▸ Task instructions
Continue the article on overinterpretation in computer vision from the point where it stops.

▸ Provided text
········

Artificial Intelligence

Overinterpretation May Be a Bigger and More Intractable Threat Than Overfitting

Updated on December 9, 2022

If your good friend Alice likes to wear yellow sweaters, you're going to be seeing a lot more yellow sweaters than the average person. After a while, it's possible that when you see a different woman wearing a yellow sweater, the core concept Alice will spring to mind.

If you see a woman wearing a yellow sweater who resembles Alice a little, you may even momentarily mistake her for your friend.

But it's not Alice. Eventually, you're going to realize that yellow sweater is not a useful key for identifying Alice, since she never wears them in summer, and doesn't always wear them in winter either. Some way into the friendship, you'll start to downgrade yellow sweater as a possible Alice identifier, because your experience of it has been unsatisfactory, and the cognitive energy used in maintaining this shortcut isn't frequently rewarded.

If you're a computer vision-based recognition system, however, it's quite possible that you see Alice everywhere that you see a yellow sweater.

It's not your fault; you've been charged with identifying Alice at all costs, from the minimum available information, and there's no shortage of cognitive resources to maintain this reductive Alice crib.

Uncanny Discernment

According to a recent paper from the MIT Computer Science & Artificial Intelligence Laboratory (CSAIL) and Amazon Web Services, this syndrome, dubbed overinterpretation, is rife in the computer vision (CV) research field; can't be mitigated by addressing overfitting (since it's not a direct adjunct of overfitting); is commonly evinced in research that uses the two most influential datasets in image recognition and transformation, CIFAR-10 and ImageNet; and has no easy remedies – certainly no cheap remedies.

········

▸ Provided information
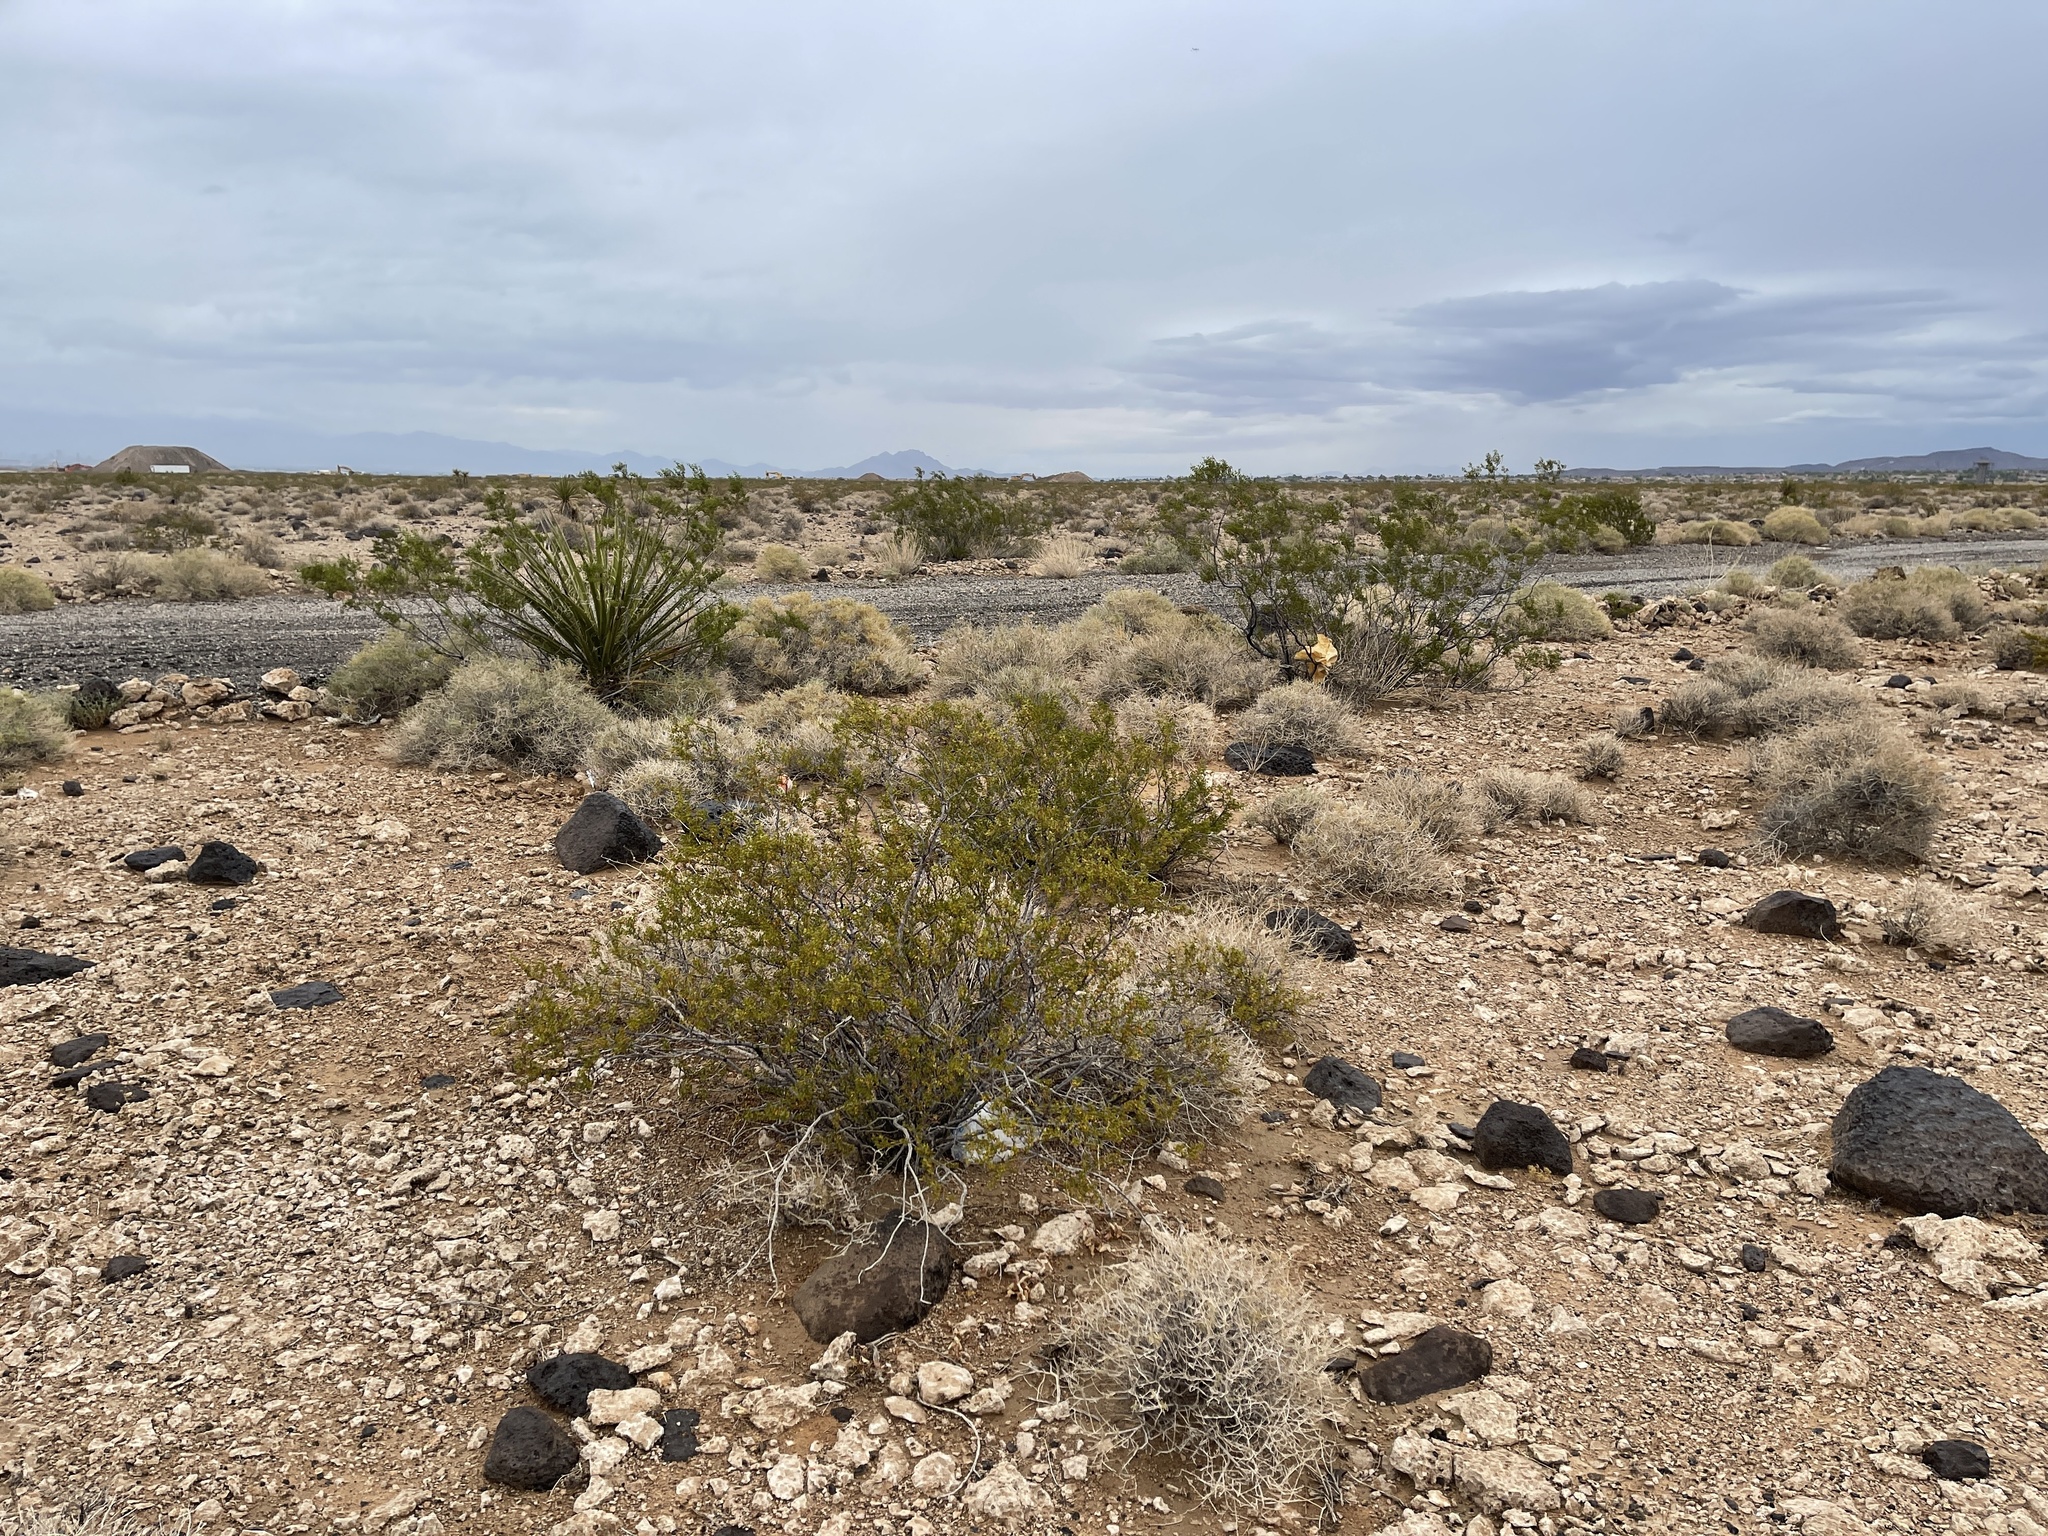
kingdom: Plantae
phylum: Tracheophyta
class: Magnoliopsida
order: Zygophyllales
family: Zygophyllaceae
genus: Larrea
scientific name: Larrea tridentata
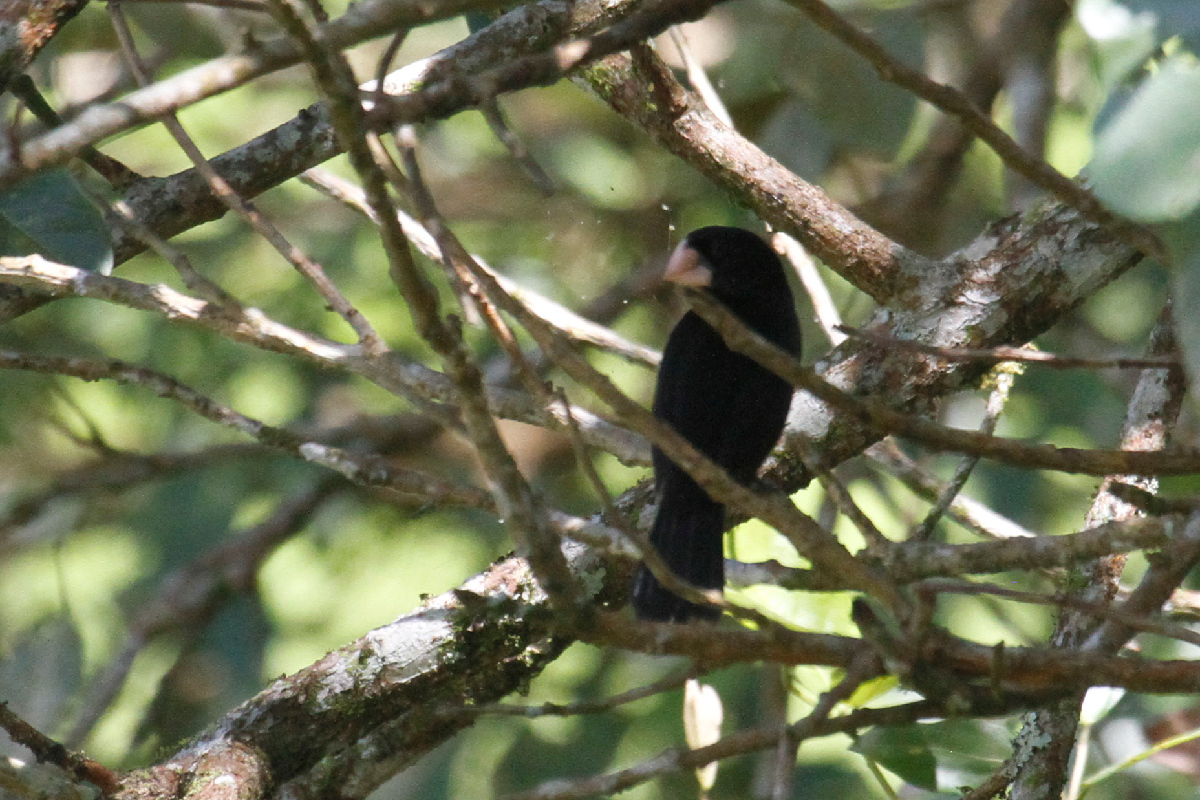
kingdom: Animalia
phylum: Chordata
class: Aves
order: Passeriformes
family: Thraupidae
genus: Sporophila
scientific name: Sporophila nuttingi
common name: Nicaraguan seed-finch
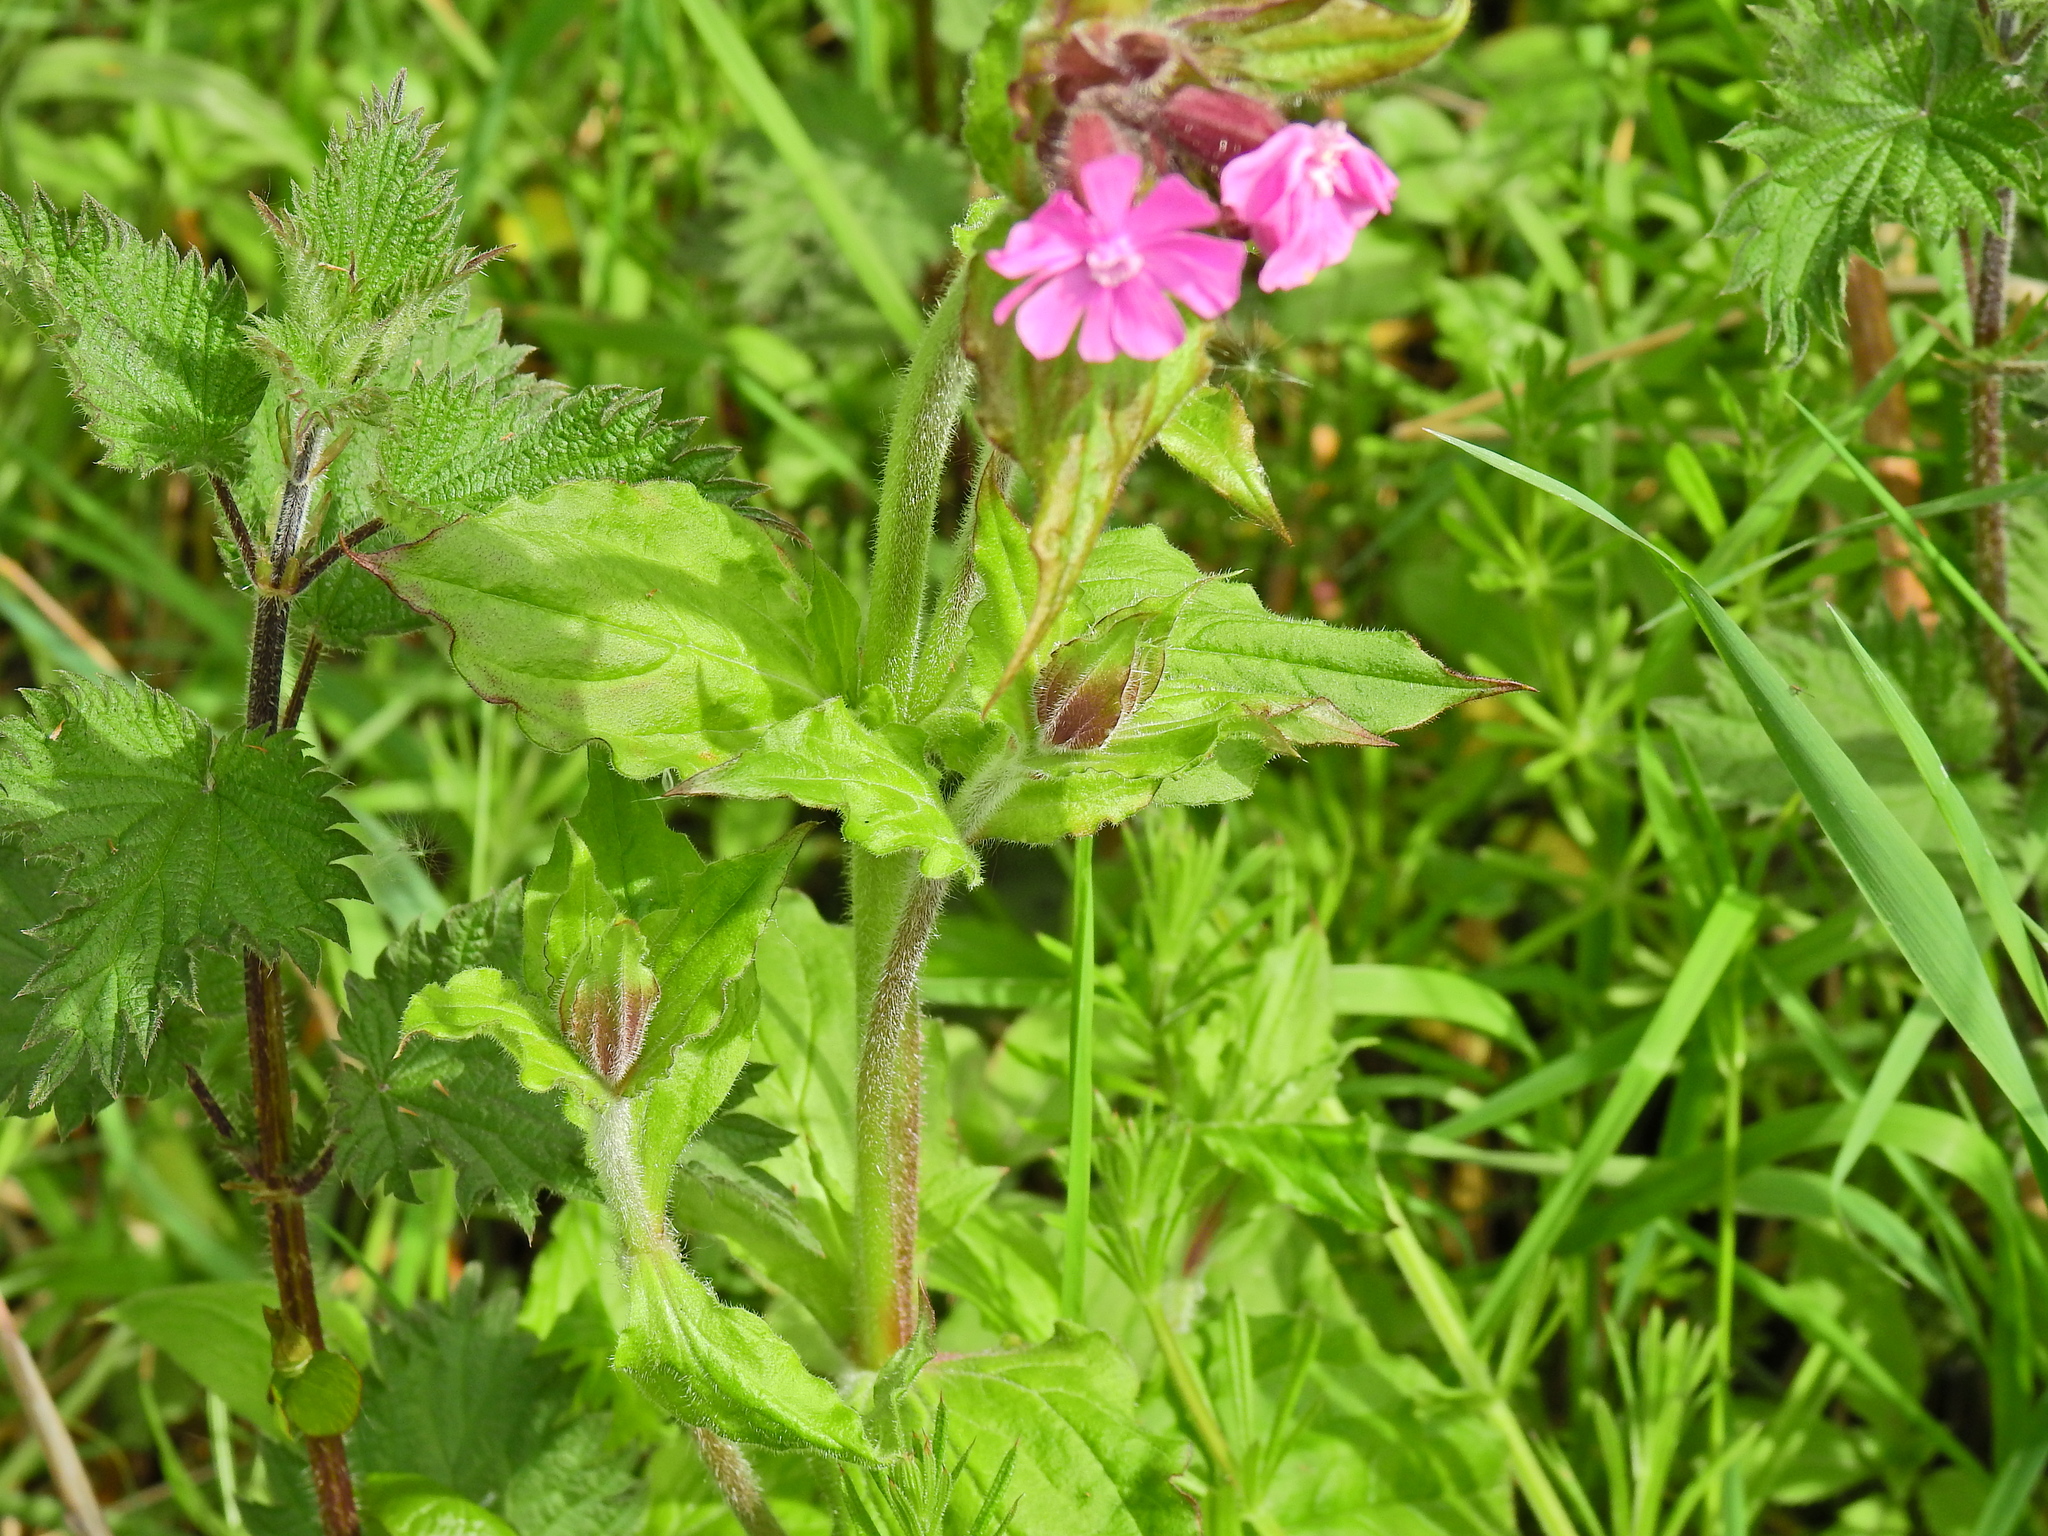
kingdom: Plantae
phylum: Tracheophyta
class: Magnoliopsida
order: Caryophyllales
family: Caryophyllaceae
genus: Silene
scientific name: Silene dioica
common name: Red campion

········

▸ Response for this exercise
The researchers found that when reducing input training images to a mere 5% of their coherent content, a wide range of popular frameworks continued to correctly classify the images, which appear, in most cases, as visual ‘gibberish' to any human observer:

Original training images from CIFAR-10, reduced to just 5% of the original pixel content, yet correctly classified by a range of highly popular computer vision frameworks at an accuracy of between 90-99%. Source: https://arxiv.org/pdf/2003.08907.pdf

In some cases, the classification frameworks actually find these pared-down images easier to correctly classify than the full frames in the original training data, with the authors observing ‘[CNNs] are more confident on these pixels subsets than on full images'.

This indicates a potentially undermining type of ‘cheating' that occurs as common practice for CV systems that use benchmark datasets such as CIFAR-10 and ImageNet, and benchmark frameworks like VGG16, ResNet20, and ResNet18.

Overinterpretation has notable ramifications for CV-based autonomous vehicle systems, which have come into focus lately with Tesla's decision to favor image-interpretation over LiDAR and other ray-based sensing systems for self-driving algorithms.

Though ‘shortcut learning' is a known challenge, and a field of active research in computer vision, the paper's authors comment that the German/Canadian research which notably framed the problem in 2019 does not recognize that the ‘spurious' pixel subsets that characterize overinterpretation are ‘statistically valid data', which may need to be addressed in terms of architecture and higher-level approaches, rather than through more careful curation of datasets.

The paper is titled Overinterpretation reveals image classification model pathologies, and comes from Brandon Carter, Siddhartha Jain, and David Gifford at CSAIL, in collaboration with Jonas Mueller from Amazon Web Services. Code for the paper is available at https://github.com/gifford-lab/overinterpretation.

Paring Down the Data

The data-stripped images that the researchers have used are termed by them Sufficient Input Subsets (SIS) – in effect, an SIS picture contains the minimum possible ‘outer chassis' that can delineate an image well enough to allow a computer vision system to identify the original subject of the image (i.e. dog, ship, etc.).

In the above row, we see complete ImageNet validation images; below, the SIS subsets, correctly classified by an Inception V3 model with 90% confidence, based, apparently, on all that remains of the image – background context. Naturally, the final column has notable implications for signage recognition in self-driving vehicle algorithms.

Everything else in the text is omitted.